Squirrel eating chips
A squirrel (not Brutis) enjoys some chips Getty Images

A man in Florida is facing eviction from his condominium unless he gets rid of his "emotional support" squirrel. Ryan Boylan, of Clearwater Beach, was told by Island Walk Condominiums that he would have to get rid of his pet called Brutis or leave the residence.

Boylan rescued the female squirrel after Hurricane Matthew last year. "Ever since then I mean, oh my God, I can't imagine not being around her," Boylan told reporters.

According to WFLA, the property's management discovered Brutis in April after she was chased up a tree by a dog.

A complaint filed by the condo association claimed that exotic animals are not allowed.

In July, Boylan reportedly obtained a doctor's note prescribing him an "emotional support" animal, the Orlando Weekly reported, to help PTSD he has from a car accident.

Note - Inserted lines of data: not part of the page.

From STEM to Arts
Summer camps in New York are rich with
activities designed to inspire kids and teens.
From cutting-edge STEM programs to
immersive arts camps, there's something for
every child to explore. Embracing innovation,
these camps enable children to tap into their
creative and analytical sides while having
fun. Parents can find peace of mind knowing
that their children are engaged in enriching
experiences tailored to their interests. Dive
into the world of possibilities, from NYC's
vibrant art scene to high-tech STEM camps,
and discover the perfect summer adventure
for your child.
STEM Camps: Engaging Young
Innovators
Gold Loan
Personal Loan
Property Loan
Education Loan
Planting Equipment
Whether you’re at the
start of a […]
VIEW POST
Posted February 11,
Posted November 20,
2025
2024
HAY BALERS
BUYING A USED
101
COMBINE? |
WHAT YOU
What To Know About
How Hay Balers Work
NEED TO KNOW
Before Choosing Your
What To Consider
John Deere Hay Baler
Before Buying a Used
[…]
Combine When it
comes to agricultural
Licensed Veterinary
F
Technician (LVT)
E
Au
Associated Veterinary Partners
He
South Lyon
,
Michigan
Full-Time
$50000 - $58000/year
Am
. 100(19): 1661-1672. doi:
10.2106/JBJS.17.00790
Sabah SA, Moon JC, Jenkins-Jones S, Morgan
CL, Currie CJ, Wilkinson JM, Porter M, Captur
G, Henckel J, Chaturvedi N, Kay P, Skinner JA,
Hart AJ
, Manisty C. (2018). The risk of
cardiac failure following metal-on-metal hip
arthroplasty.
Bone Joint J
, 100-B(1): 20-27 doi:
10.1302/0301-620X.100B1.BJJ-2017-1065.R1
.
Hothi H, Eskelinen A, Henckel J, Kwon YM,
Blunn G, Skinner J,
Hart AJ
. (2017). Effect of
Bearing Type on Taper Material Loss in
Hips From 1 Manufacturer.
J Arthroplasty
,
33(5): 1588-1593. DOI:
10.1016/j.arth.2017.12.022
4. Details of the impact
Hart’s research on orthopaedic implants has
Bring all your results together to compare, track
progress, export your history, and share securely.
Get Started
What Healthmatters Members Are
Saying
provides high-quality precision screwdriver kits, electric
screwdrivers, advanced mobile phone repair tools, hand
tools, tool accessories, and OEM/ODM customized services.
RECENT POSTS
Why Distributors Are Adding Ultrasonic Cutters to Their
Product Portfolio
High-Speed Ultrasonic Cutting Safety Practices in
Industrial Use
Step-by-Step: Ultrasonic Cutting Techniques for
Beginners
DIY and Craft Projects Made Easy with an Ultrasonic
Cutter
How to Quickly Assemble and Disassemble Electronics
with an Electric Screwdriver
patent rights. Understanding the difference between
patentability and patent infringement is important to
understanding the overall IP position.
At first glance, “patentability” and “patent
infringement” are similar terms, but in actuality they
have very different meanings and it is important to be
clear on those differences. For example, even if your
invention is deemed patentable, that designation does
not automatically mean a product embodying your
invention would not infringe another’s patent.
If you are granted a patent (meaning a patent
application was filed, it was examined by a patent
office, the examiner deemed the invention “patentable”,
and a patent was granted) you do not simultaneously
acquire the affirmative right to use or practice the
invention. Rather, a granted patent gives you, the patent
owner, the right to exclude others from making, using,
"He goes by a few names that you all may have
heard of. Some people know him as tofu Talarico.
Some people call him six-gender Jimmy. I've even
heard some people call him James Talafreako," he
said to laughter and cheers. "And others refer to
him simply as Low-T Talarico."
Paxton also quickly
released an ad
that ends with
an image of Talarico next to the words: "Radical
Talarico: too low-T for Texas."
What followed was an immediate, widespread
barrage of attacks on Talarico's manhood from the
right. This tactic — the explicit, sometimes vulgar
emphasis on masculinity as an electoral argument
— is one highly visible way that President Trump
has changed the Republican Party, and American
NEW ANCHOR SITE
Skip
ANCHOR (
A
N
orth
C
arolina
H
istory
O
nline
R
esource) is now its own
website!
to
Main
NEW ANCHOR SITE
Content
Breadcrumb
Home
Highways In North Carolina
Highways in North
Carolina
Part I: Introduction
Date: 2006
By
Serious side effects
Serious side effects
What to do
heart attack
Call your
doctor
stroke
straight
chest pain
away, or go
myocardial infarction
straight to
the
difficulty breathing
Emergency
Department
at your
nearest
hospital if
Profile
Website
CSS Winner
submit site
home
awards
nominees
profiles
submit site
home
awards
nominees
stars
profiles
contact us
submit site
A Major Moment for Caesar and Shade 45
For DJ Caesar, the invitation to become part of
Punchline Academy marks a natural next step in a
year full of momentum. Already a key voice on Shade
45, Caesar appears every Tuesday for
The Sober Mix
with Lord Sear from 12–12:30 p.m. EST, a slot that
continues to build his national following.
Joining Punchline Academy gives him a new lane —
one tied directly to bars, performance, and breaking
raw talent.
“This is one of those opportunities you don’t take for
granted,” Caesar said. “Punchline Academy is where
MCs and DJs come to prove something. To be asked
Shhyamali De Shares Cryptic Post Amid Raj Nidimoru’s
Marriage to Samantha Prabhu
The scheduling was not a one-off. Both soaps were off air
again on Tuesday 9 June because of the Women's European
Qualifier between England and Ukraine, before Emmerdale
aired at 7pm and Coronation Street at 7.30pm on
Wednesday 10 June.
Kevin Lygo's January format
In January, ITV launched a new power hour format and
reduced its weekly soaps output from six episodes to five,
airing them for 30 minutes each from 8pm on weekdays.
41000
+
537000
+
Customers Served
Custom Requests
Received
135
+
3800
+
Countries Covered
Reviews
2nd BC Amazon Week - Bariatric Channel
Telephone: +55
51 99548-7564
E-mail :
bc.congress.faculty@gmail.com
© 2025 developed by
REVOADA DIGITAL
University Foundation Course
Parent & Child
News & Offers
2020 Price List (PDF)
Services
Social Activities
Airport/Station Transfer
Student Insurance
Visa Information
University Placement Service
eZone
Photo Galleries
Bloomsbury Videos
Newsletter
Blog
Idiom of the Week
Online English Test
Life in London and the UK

But attorneys say Boylan never submitted paperwork stating that Brutis was an emotional support animal until the summer. They also say he is residing in the apartment as a tenant without having applied for or obtained approval from the association.

Boylan enlisted the help of the Office of Human Rights, which sent a letter to the association on his behalf, and claimed discrimination. In the letter, the Office of Human Rights cited the Fair Housing Act, which protects emotional support animals.

Former condo official Sherry Arfa told News Channel 8 that it is a liability if something happens with the squirrel. Arfa also said she feels Brutis should be free.

"As I said if it was a gerbil or something that your grandkid had hiding under the bed, I'm sure that would be fine, but a squirrel is a wild animal," she said.

Boylan has registered Brutis under RegisterMyServiceAnimal.com, WFLA reported. His case is pending.